Es ist herzzerreissend! Elise Chabbey steigt nach der Zieleinfahrt vom Velo, setzt sich auf den nassen Asphalt und weint. «Je ne gagne jamais!», ruft die Genferin. Also: «Ich gewinne nie!» Die Teamkolleginnen nehmen sie in den Arm. Aber: Gibt es in diesem Moment überhaupt einen Trost?
Chabbey ist die grosse Figur der ersten Etappe, sie greift früh an, vor dem Col de La Croix. Ihr Vorsprung wird gross und grösser, er beträgt irgendwann fast drei Minuten. «Ich hatte Angst, dass wir ihr zu viel Leine gegeben haben», sagt Rad-Star Demi Vollering (27, Ho) später.
Ihre Angst ist verständlich. Und dennoch siegt Vollering letztlich. Einen Kilometer vor Ende der Schlusssteigung überholt sie Chabbey. «Es tut mir leid für Elise. Ich weiss, dass sie aus dieser Region stammt und ihr ein Sieg viel bedeutet hätte. Ich verstehe, dass sie mich momentan hasst.»

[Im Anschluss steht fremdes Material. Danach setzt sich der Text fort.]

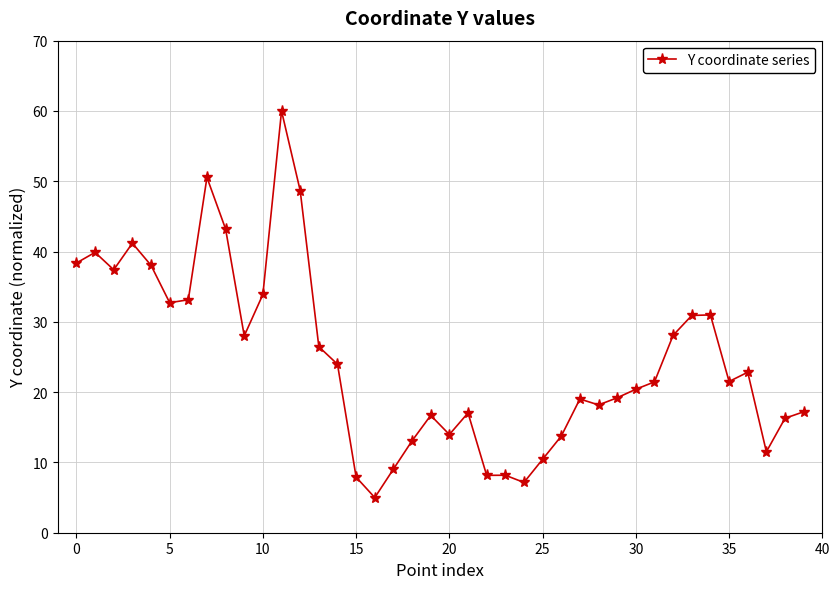

What is the value of the 8th point from the left?

50.5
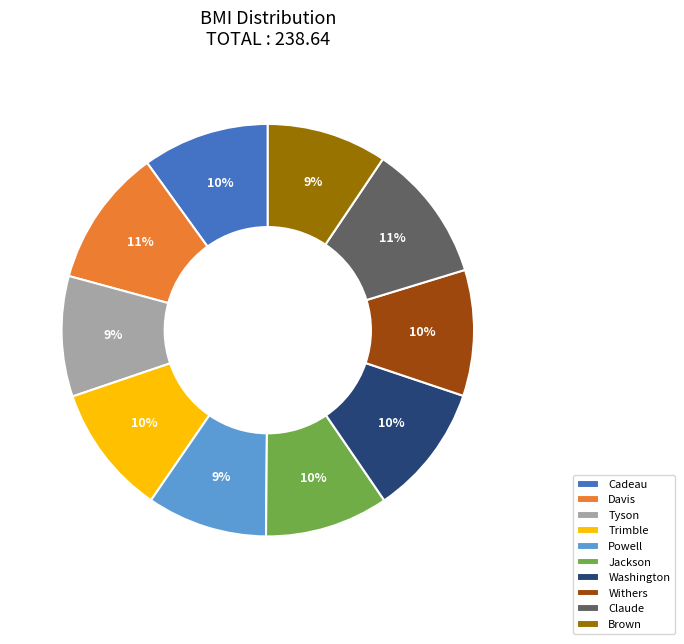

To the nearest percent, what is the combined percentage of Davis and Brown?

20%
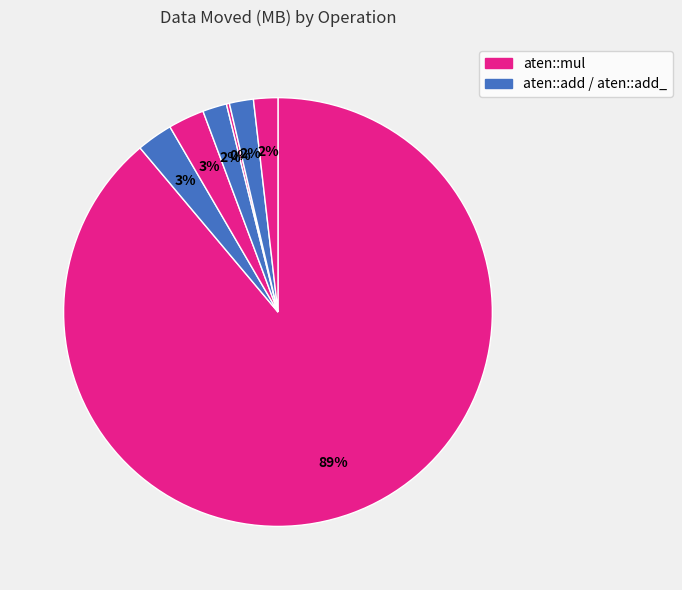

How many segments does this pie chart have?

7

Olympiasieg ist ihr grosser Traum
Hass? Nein, dieses Gefühl verspürt Chabbey nicht. Aber eine riesige Enttäuschung. Erst zwei Profi-Siege hat sie in ihrer Karriere eingeheimst. Das ist in Anbetracht ihrer Klasse ein Witz. Denn: Chabbey liegt in der Weltrangliste auf Platz 13 und fährt regelmässig Top-Platzierungen heraus. «Aber es fehlt halt etwas, um auch mal zu gewinnen», räumt sie ein.
Mehr zur Tour de Suisse
Schafft sie es in Paris? Die Sommerspiele sind ihr grosses Ziel. Speziell: Chabbey war bereits 2012 in London als Olympionikin unterwegs – im Kanu. «Gewinne ich in Paris, ist mir egal, wenn ich sonst keinen Sieg mehr hole», sagt sie schmunzelnd.